**WHAT THE TASK REQUIRES:** An exact copy of every entry is needed here; the images stay out.

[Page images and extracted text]
===
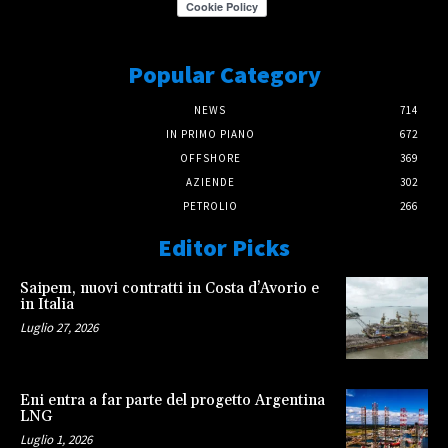
Popular Category
NEWS
714
IN PRIMO PIANO
672
OFFSHORE
369
AZIENDE
302
PETROLIO
266
Editor Picks
Saipem, nuovi contratti in Costa d’Avorio e
in Italia
Luglio 27, 2026
Eni entra a far parte del progetto Argentina
LNG
Luglio 1, 2026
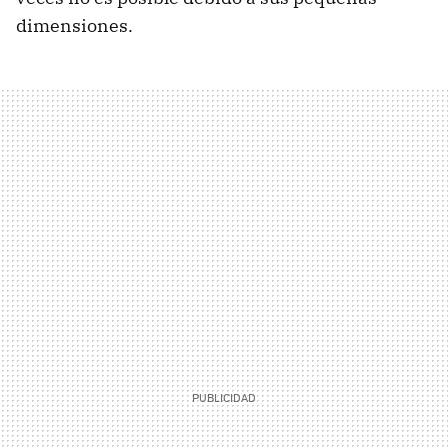
dimensiones.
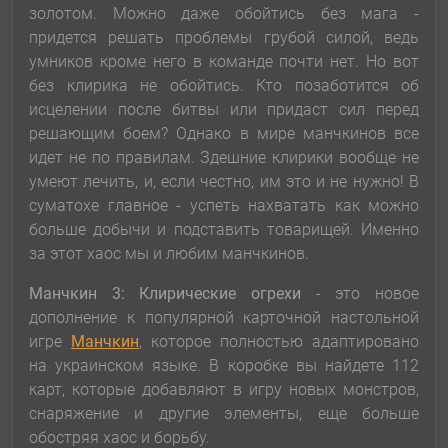
золотом. Можно даже обойтись без мага -
придется решать проблемы грубой силой, ведь
умников кроме него в команде почти нет. Но вот
без клирика не обойтись. Кто позаботится об
исцелении после битвы или придаст сил перед
решающим боем? Однако в мире манчкинов все
идет не по правилам. Здешние клирики вообще не
умеют лечить, и, если честно, им это и не нужно! В
суматохе главное - успеть нахватать как можно
больше добычи и подставить товарищей. Именно
за этот хаос мы и любим манчкинов.
Манчкин 3: Клирические огрехи
- это новое
дополнение к популярной карточной настольной
игре
Манчкин
, которое полностью адаптировано
на украинском языке. В коробке вы найдете 112
карт, которые добавляют в игру новых монстров,
снаряжение и другие элементы, еще больше
обостряя хаос и борьбу.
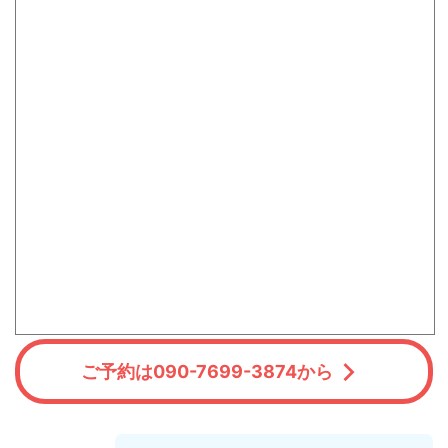
ご予約は090-7699-3874から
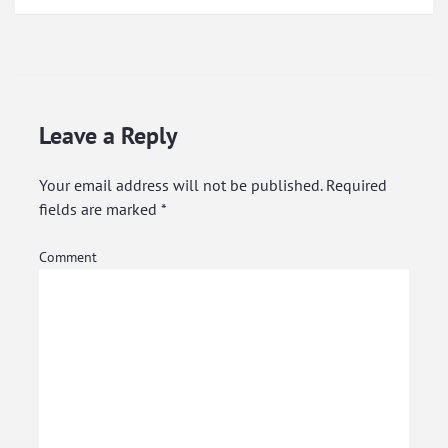
Leave a Reply
Your email address will not be published.
Required
fields are marked
*
Comment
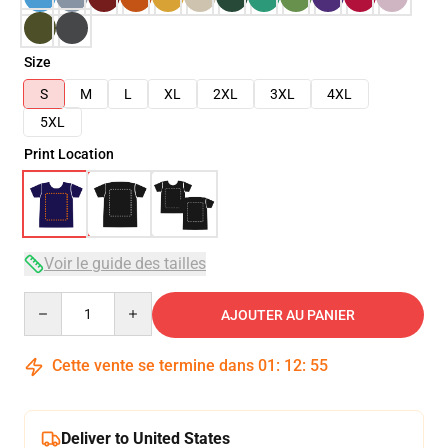
Size
S
M
L
XL
2XL
3XL
4XL
5XL
Print Location
Voir le guide des tailles
Quantity
AJOUTER AU PANIER
Cette vente se termine dans
01
:
12
:
54
Deliver to United States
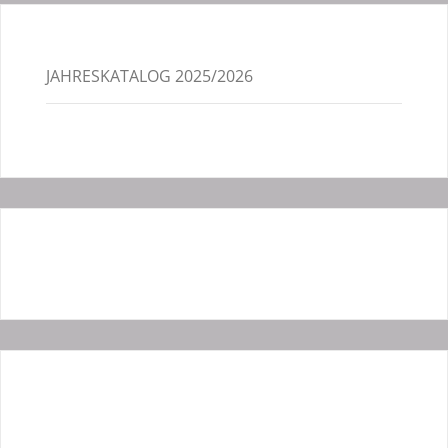
JAHRESKATALOG 2025/2026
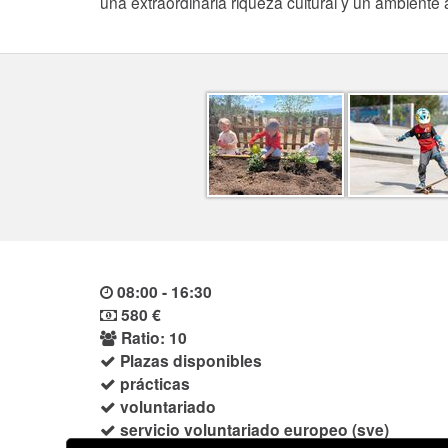
una extraordinaria riqueza cultural y un ambiente a
08:00 - 16:30
580 €
Ratio: 10
Plazas disponibles
prácticas
voluntariado
servicio voluntariado europeo (sve)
===
**ANSWER SPACE:**
Popular Category
NEWS
714
IN PRIMO PIANO
672
OFFSHORE
369
AZIENDE
302
PETROLIO
266
Editor Picks
Saipem, nuovi contratti in Costa d’Avorio e
in Italia
Luglio 27, 2026
Eni entra a far parte del progetto Argentina
LNG
Luglio 1, 2026
dimensiones.
золотом. Можно даже обойтись без мага -
придется решать проблемы грубой силой, ведь
умников кроме него в команде почти нет. Но вот
без клирика не обойтись. Кто позаботится об
исцелении после битвы или придаст сил перед
решающим боем? Однако в мире манчкинов все
идет не по правилам. Здешние клирики вообще не
умеют лечить, и, если честно, им это и не нужно! В
суматохе главное - успеть нахватать как можно
больше добычи и подставить товарищей. Именно
за этот хаос мы и любим манчкинов.
Манчкин 3: Клирические огрехи
- это новое
дополнение к популярной карточной настольной
игре
Манчкин
, которое полностью адаптировано
на украинском языке. В коробке вы найдете 112
карт, которые добавляют в игру новых монстров,
снаряжение и другие элементы, еще больше
обостряя хаос и борьбу.
ご予約は090-7699-3874から
Leave a Reply
Your email address will not be published.
Required
fields are marked
*
Comment
Size
S
M
L
XL
2XL
3XL
4XL
5XL
Print Location
Voir le guide des tailles
Quantity
AJOUTER AU PANIER
Cette vente se termine dans
01
:
12
:
54
Deliver to United States
JAHRESKATALOG 2025/2026
una extraordinaria riqueza cultural y un ambiente a
08:00 - 16:30
580 €
Ratio: 10
Plazas disponibles
prácticas
voluntariado
servicio voluntariado europeo (sve)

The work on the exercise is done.